[Study material Boundary: Start]

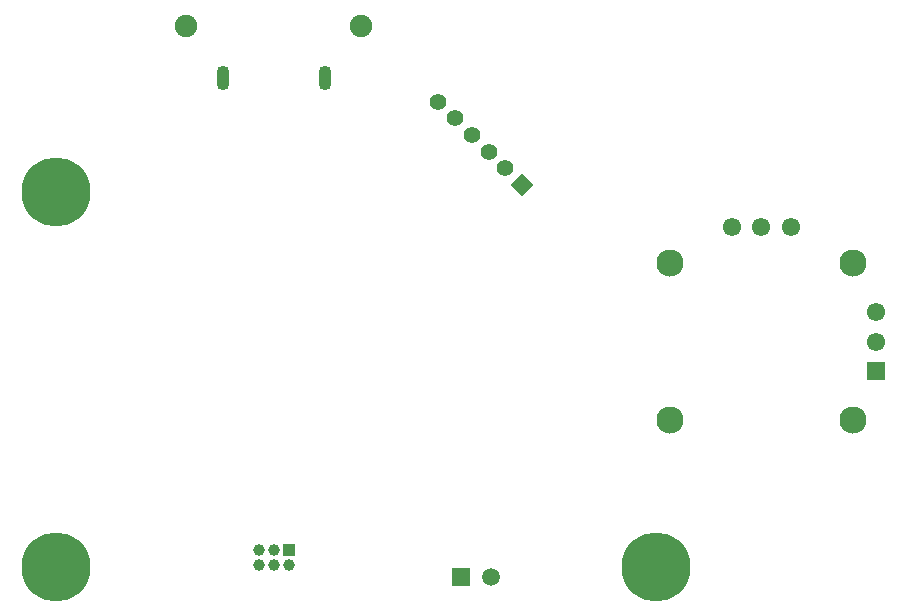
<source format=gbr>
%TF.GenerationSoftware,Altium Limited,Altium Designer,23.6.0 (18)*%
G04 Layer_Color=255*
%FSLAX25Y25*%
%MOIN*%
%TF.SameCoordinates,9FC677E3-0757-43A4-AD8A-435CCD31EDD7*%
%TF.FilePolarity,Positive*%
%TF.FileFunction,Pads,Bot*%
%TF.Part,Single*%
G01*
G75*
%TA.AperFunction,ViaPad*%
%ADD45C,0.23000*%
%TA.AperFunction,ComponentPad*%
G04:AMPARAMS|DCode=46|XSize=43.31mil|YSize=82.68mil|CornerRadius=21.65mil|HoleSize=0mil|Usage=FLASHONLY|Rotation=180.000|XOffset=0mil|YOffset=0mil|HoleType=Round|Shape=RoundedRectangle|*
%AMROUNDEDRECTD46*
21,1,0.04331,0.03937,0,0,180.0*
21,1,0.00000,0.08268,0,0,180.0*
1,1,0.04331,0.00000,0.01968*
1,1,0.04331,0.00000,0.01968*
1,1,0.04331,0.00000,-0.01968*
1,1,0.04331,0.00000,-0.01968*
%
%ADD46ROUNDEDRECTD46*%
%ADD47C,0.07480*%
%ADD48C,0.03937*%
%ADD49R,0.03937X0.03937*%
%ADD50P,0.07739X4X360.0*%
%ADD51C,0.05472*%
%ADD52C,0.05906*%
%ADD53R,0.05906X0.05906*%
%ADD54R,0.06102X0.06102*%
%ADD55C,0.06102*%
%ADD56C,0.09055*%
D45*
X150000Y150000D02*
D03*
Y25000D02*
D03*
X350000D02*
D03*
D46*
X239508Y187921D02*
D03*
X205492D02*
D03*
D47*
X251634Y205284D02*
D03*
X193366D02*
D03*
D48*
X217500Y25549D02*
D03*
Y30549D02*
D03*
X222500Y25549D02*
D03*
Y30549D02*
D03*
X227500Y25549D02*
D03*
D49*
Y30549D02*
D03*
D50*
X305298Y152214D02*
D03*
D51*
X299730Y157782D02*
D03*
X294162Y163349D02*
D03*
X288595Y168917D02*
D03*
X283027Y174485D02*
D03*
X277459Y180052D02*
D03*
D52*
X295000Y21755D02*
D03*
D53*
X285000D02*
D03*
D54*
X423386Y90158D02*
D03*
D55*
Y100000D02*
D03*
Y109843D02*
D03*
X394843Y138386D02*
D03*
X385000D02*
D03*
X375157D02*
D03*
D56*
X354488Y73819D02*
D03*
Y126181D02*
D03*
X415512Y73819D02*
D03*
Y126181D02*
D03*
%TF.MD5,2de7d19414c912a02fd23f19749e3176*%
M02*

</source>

[Study material Boundary: End]
[Study material Boundary: Start]

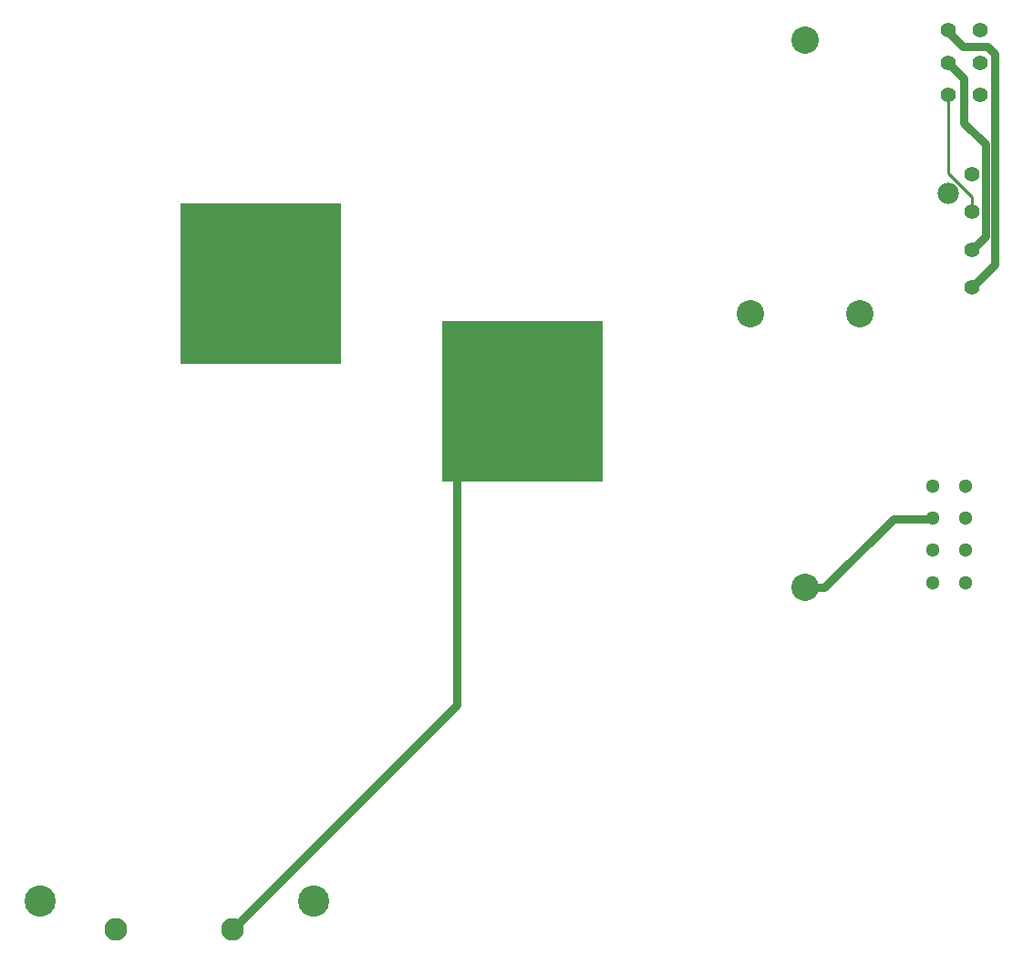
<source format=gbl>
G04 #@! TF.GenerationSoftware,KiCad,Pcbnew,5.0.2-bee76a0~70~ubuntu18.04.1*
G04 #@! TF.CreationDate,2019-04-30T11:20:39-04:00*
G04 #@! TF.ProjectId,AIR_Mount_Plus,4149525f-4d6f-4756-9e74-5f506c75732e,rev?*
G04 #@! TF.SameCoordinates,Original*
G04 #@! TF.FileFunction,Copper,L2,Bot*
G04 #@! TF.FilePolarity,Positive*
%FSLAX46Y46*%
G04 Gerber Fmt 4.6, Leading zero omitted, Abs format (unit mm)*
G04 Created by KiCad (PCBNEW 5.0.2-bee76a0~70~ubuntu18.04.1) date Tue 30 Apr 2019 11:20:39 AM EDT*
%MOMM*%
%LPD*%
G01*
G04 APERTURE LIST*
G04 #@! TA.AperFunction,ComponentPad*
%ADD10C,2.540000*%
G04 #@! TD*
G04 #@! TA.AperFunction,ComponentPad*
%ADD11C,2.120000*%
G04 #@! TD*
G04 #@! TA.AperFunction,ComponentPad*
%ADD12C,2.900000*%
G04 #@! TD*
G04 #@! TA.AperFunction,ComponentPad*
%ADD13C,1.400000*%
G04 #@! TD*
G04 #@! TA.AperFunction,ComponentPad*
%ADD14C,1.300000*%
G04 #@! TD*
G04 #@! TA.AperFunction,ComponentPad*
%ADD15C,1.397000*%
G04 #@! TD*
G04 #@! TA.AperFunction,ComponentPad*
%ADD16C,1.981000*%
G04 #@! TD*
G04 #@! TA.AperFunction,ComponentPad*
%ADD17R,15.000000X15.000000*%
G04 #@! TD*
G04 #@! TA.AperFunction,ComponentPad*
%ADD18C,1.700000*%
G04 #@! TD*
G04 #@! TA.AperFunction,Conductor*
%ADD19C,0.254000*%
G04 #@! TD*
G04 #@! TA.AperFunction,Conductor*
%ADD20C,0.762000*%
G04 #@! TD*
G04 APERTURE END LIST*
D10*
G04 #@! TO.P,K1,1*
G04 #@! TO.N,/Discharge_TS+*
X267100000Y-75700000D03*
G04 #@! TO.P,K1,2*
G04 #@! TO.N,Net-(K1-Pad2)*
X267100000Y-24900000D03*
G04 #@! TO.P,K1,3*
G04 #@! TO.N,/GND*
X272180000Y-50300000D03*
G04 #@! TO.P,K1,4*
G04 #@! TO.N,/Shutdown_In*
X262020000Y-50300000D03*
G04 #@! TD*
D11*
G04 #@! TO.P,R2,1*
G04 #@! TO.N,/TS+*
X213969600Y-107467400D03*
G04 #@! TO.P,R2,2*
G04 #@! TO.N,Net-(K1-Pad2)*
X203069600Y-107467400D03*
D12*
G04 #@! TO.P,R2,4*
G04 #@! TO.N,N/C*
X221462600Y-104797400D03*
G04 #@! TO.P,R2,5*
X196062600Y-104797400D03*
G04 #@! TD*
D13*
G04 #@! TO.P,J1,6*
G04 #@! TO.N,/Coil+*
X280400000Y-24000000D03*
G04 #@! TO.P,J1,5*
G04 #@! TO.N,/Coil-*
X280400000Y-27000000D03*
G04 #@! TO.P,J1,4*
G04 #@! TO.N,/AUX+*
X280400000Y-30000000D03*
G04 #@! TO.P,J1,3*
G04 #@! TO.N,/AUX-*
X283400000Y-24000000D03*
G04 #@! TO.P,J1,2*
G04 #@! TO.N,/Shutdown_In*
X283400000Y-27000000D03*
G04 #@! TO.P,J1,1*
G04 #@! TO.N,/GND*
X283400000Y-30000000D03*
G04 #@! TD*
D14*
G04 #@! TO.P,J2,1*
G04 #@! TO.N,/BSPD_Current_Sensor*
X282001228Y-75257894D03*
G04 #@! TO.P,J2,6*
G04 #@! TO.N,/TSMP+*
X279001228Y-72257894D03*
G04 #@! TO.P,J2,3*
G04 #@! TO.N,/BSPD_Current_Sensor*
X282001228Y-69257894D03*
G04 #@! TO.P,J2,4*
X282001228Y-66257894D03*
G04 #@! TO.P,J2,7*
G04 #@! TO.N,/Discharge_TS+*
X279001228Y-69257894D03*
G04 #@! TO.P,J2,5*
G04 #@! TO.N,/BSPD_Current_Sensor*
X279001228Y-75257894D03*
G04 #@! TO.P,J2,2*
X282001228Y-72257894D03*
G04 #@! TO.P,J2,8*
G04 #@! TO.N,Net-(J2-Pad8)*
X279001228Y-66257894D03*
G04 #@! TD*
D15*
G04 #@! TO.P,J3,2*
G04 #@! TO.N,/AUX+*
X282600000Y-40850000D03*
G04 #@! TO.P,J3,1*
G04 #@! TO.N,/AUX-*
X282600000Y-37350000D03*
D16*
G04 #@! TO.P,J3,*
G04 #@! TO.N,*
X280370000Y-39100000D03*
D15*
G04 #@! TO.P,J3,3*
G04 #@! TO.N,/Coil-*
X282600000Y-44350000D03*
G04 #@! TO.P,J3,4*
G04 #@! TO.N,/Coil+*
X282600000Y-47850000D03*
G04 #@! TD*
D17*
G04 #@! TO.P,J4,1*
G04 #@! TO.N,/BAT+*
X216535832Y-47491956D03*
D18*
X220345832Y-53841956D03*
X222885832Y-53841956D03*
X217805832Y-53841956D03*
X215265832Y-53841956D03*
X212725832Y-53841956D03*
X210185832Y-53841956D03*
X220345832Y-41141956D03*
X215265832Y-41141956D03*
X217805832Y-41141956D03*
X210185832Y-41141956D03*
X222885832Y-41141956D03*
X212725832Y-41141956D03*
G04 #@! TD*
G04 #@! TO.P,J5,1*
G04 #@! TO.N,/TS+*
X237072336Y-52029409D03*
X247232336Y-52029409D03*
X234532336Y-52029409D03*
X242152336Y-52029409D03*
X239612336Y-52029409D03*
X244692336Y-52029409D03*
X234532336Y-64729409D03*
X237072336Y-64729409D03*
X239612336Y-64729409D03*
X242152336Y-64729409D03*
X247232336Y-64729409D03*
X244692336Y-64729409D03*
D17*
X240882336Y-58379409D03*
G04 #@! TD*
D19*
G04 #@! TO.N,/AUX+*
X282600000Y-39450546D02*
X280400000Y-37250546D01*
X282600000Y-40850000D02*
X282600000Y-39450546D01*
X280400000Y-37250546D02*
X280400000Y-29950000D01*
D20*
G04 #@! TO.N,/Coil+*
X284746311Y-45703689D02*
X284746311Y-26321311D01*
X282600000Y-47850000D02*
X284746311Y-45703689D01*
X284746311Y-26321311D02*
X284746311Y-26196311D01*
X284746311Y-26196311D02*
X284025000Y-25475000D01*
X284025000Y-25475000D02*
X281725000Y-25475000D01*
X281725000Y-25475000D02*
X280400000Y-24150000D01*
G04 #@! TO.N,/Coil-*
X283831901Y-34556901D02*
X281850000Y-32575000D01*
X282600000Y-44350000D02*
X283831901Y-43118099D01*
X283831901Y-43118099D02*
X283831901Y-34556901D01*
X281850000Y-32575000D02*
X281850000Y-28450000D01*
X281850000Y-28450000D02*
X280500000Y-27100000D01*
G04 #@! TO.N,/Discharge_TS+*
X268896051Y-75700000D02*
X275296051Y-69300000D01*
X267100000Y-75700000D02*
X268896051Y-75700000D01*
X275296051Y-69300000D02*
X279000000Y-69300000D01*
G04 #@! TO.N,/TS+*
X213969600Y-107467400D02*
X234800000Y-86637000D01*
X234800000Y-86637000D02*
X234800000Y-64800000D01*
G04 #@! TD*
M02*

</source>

[Study material Boundary: End]

• **What you need to do**
Copy out every line of the records that the string "format" appears in.

• **Reply to the exercise**
<source format=gbr>
<source format=gbl>
G04 Gerber Fmt 4.6, Leading zero omitted, Abs format (unit mm)*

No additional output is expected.